CVE-2023-34048 (VMSA-2023-0023) is a VMWare vCenter vulnerability in their implementation of the DCERPC protocol, which is present in VMWare vSphere and Cloud Foundation products. There has not been much detail published about the actual vulnerability, but it has been reported that every single version of vSphere except the latest is vulnerable.
At the time of writing, there are no public exploits available, nor has there been a mass hacking campaign, but there has been a report by Mandiant stating that this vulnerability has been used in a targeted attack. They also state that an advanced espionage group from China has been utilizing this vulnerability since late 2021.
Censys Search Queries:
Censys ASM Queries:
- VMWare vCenter: host.services: (software.vendor: vmware and software.product: vcenter) or (web_entity.instances.software.vendor: vmware and web_entity.instances.software.product: center)
- VMWare vCenter with DCERPC: (host.services: (software.vendor: vmware and software.product: vcenter)) and host.services.service_name=DCERPC
“Analysis of the core dump of “vmdird” by both Mandiant and VMware Product Security showed that the process crashing is closely aligned with the exploitation of CVE-2023-34048, the out-of-bounds write vCenter vulnerability in the implementation of the DCE/RPC protocol patched in October 2023, which enables unauthenticated remote command execution on vulnerable systems.” – Mandiant
Note: “vmdird”, also known as the VMWare Directory Service, apparently directly interacts with the vulnerable DCERPC implementation in some manner.
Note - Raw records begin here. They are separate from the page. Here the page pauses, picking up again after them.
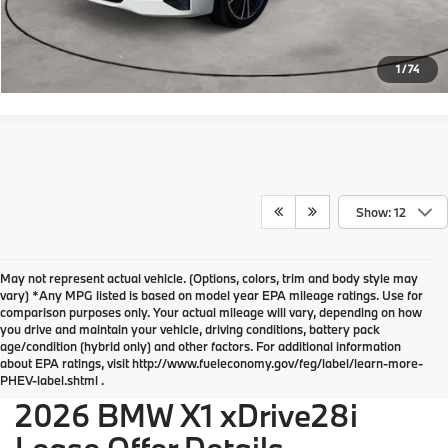
Request More Info
1
/
74
Show: 12
May not represent actual vehicle. (Options, colors, trim and body style may
vary) *Any MPG listed is based on model year EPA mileage ratings. Use for
comparison purposes only. Your actual mileage will vary, depending on how
you drive and maintain your vehicle, driving conditions, battery pack
BMW of Devon Disclosures
age/condition (hybrid only) and other factors. For additional information
about EPA ratings, visit http://www.fueleconomy.gov/feg/label/learn-more-
PHEV-label.shtml .
2026 BMW X1 xDrive28i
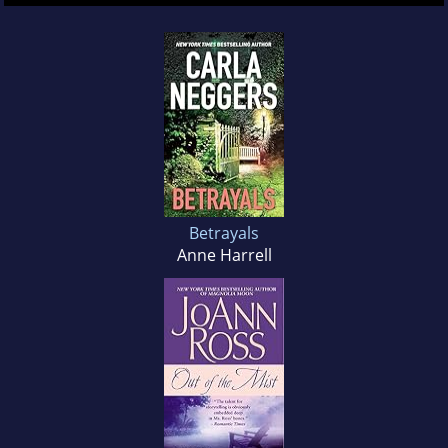
Betrayals
Anne Harrell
Though the details are currently unclear.
This group, codenamed UNC3886, was known to have been behind various attacks targeting VMWare ESXi in June of 2023, and it has become clear that they are now using a vulnerability that has not yet had a public proof of concept exploit released.
While Censys has insights into the hosts with VMWare vCenter running the web administration interface, the underlying issue is their implementation of DCERPC, a completely different protocol outside of HTTP, commonly found on TCP port 135.
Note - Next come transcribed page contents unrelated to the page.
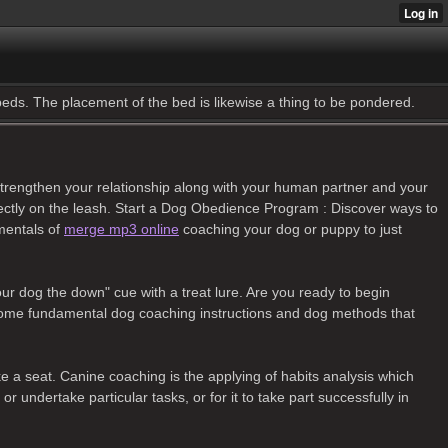
 beds. The placement of the bed is likewise a thing to be pondered.
lp strengthen your relationship along with your human partner and your
orrectly on the leash. Start a Dog Obedience Program : Discover ways to
mentals of
merge mp3 online
coaching your dog or puppy to just
our dog the down" cue with a treat lure. Are you ready to begin
 some fundamental dog coaching instructions and dog methods that
e a seat. Canine coaching is the applying of habits analysis which
 undertake particular tasks, or for it to take part successfully in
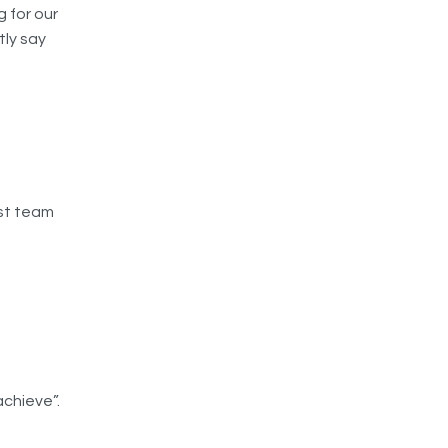
g for our
tly say
est team
achieve”.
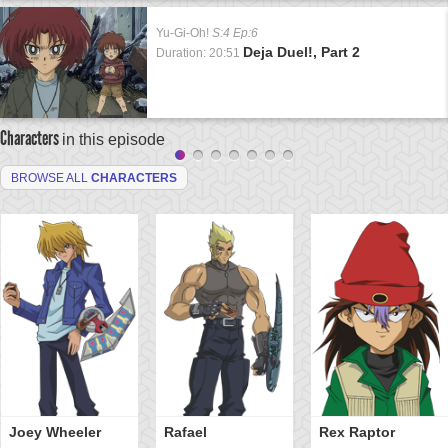
Yu-Gi-Oh!
S:4 Ep:6
Deja Duel!, Part 2
Duration: 20:51
Characters
in this episode
BROWSE ALL
CHARACTERS
Joey Wheeler
Rafael
Rex Raptor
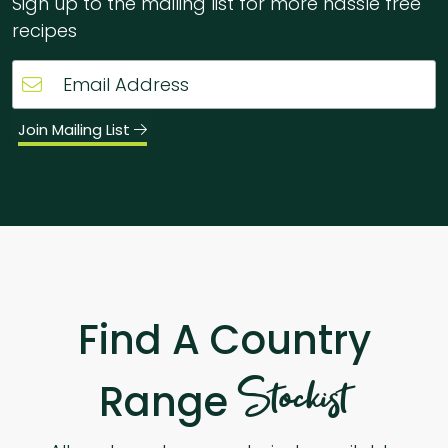
Sign up to the mailing list for more hassle free
recipes
Join Mailing List
Find A Country
Stockist
Range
At the time of writing, Censys has observed approximately 3,541 hosts with the vCenter web administration service running; of those, only 293 hosts (8.2%) had the DCERPC service running on the same public network interface on the default port (TCP/135).
It should be noted that just because DCERPC is running on the same host as the vCenter web interface, that does not mean that it is vulnerable to this attack. Censys does not have insights into the specific versions of the services that are running, nor do we know if the observed DCERPC implementation is the VMWare implementation (the vCenter interface may be sitting behind a proxy on a host running a different implementation of DCERPC; we have no way to differentiate these types of configurations).
On the other hand, if a host is running DCERPC publicly but does not have a vCenter web administration interface exposed to the internet, we cannot discern whether the DCERPC service interacts with an underlying VMWare system.
In the metrics above, we note that the usual suspects, like Amazon AWS and Microsoft Azure, are not even in the running. The exposures here seem isolated to telecom providers and SOHO ISPs like AT&T Internet. As alluded to previously, only a fraction of the hosts running the vCenter web interface also run a DCERPC service on TCP port 135.
In summary, if you are running a version of the VMWare vCenter server before or equal to 8.0.2 or 7.0 U3o, then the installation of vCenter must be patched. VMWare also notes in their FAQ that you are affected by this vulnerability if you are running any version of vSphere except the latest updates (6.5, 6.7, 7.0, or 8.0).